Aldara (Imiquimod)

Imiquimod, sold under the brand name Aldara, is a topical treatment initially approved by the FDA in 1997 for the treatment of actinic keratosis (AK); genital, vaginal, and perianal warts; and certain skin cancers. Aldara dominates the imiquimod market, which generates an estimated $340 million each year, despite the abundance of generic alternatives developed since 2010.

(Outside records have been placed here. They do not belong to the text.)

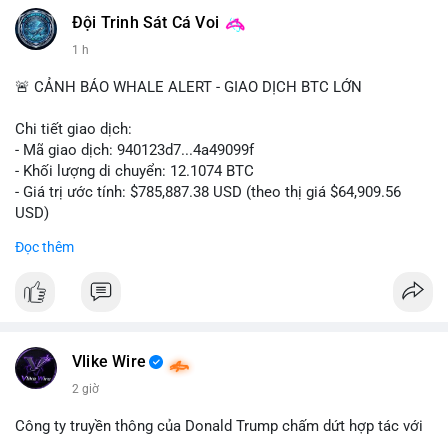
Đội Trinh Sát Cá Voi
1 h
🚨 CẢNH BÁO WHALE ALERT - GIAO DỊCH BTC LỚN
Chi tiết giao dịch:
- Mã giao dịch: 940123d7...4a49099f
- Khối lượng di chuyển: 12.1074 BTC
- Giá trị ước tính: $785,887.38 USD (theo thị giá $64,909.56
USD)
- Thời gian: 22:17:40 2026-08-07 UTC
Đọc thêm
Nhận định phân tích hành vi của Cá voi dựa trên giao dịch này:
Khối lượng 12.1 BTC tương đương gần 786 nghìn USD được di
chuyển trong một giao dịch chưa xác nhận duy nhất. Mức giá
$64,909.56 đang nằm gần vùng kháng cự tâm lý quan trọng.
Động thái này có thể là bước chuẩn bị thanh khoản để bán ra,
Vlike Wire
hoặc tái phân bổ tài sản giữa các ví nóng nhằm tối ưu phí giao
2 giờ
dịch. Việc di chuyển một phần nhỏ trong tổng nắm giữ cho
thấy cá voi đang thăm dò thanh khoản thị trường trước khi có
Công ty truyền thông của Donald Trump chấm dứt hợp tác với
hành động lớn hơn.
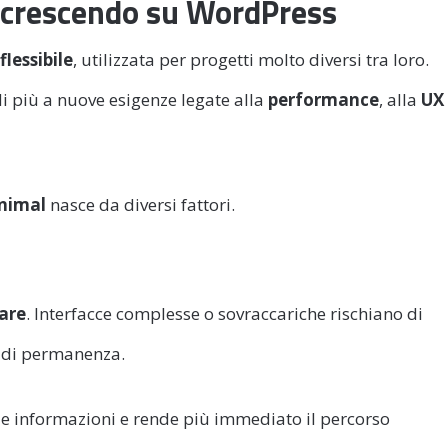
a crescendo su WordPress
flessibile
, utilizzata per progetti molto diversi tra loro.
di più a nuove esigenze legate alla
performance
, alla
UX
inimal
nasce da diversi fattori.
gare
. Interfacce complesse o sovraccariche rischiano di
o di permanenza.
le informazioni e rende più immediato il percorso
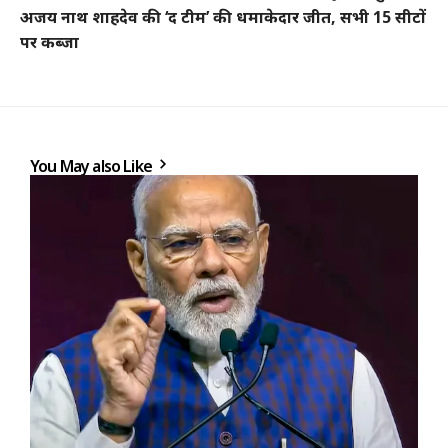
अजय नाथ शाहदेव की ‘द टीम’ की धमाकेदार जीत, सभी 15 सीटों
पर कब्जा
You May also Like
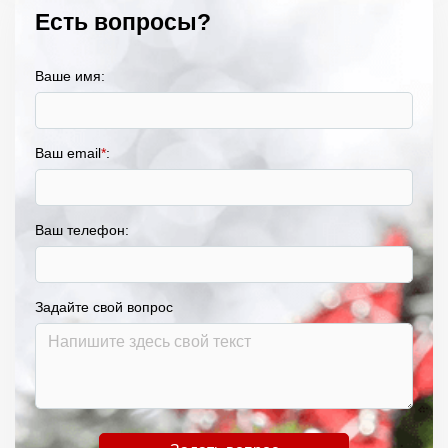
Есть вопросы?
Ваше имя:
Ваш email
*
:
Ваш телефон:
Задайте свой вопрос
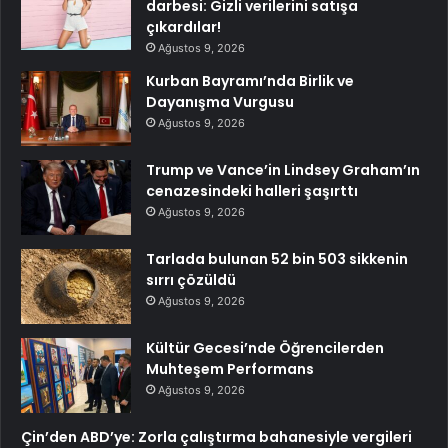
darbesi: Gizli verilerini satışa
çıkardılar!
Ağustos 9, 2026
Kurban Bayramı’nda Birlik ve
Dayanışma Vurgusu
Ağustos 9, 2026
Trump ve Vance’in Lindsey Graham’ın
cenazesindeki halleri şaşırttı
Ağustos 9, 2026
Tarlada bulunan 52 bin 503 sikkenin
sırrı çözüldü
Ağustos 9, 2026
Kültür Gecesi’nde Öğrencilerden
Muhteşem Performans
Ağustos 9, 2026
Çin’den ABD’ye: Zorla çalıştırma bahanesiyle vergileri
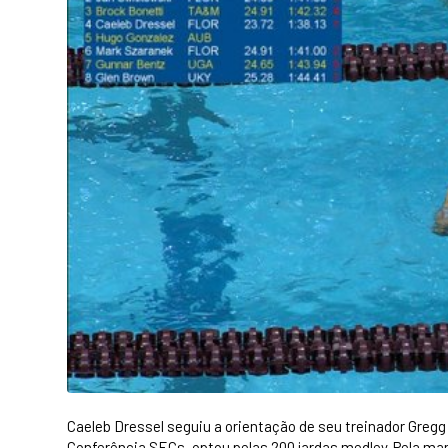
Caeleb Dressel seguiu a orientação de seu treinador Gregg 
Conferência SECs, optou pelas 200 jardas medley. Pela man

Potential Side Effects of Aldara

• Heightened susceptibility to sunburn, which is connected to increased risk of skin cancer
• Flu-like symptoms – fever, chills, malaise, nausea, and body aches
• Severe inflammation and oozing of skin on treated areas
• Ulcers
• Anaphylaxis and anaphylactic shock
• Immune disturbances (Aldara is not recommend for use in patients with any immune deficiencies.)
• Change in skin color that can be permanent
• Increased risk of miscarriage

Due to its active ingredient and potency, Aldara is not recommended for long-term or repeated use. No substantial studies have been conducted on repeat-use instances of Aldara, therefore the safety of repeat applications cannot be validated. One Aldara patient developed severe muscle pain and could not walk after just three days of Aldara use.

The National Center for Biotechnology Information followed three patients, aged 45 to 79, while they used imiquimod. All three developed some form of malaise. When Aldara was stopped, the patients returned to a more normal state of health and wellbeing.

If you are considering taking Aldara for your skin-related ailment, talk to your doctor about the potential side-effects associated with imiquimod-based medications.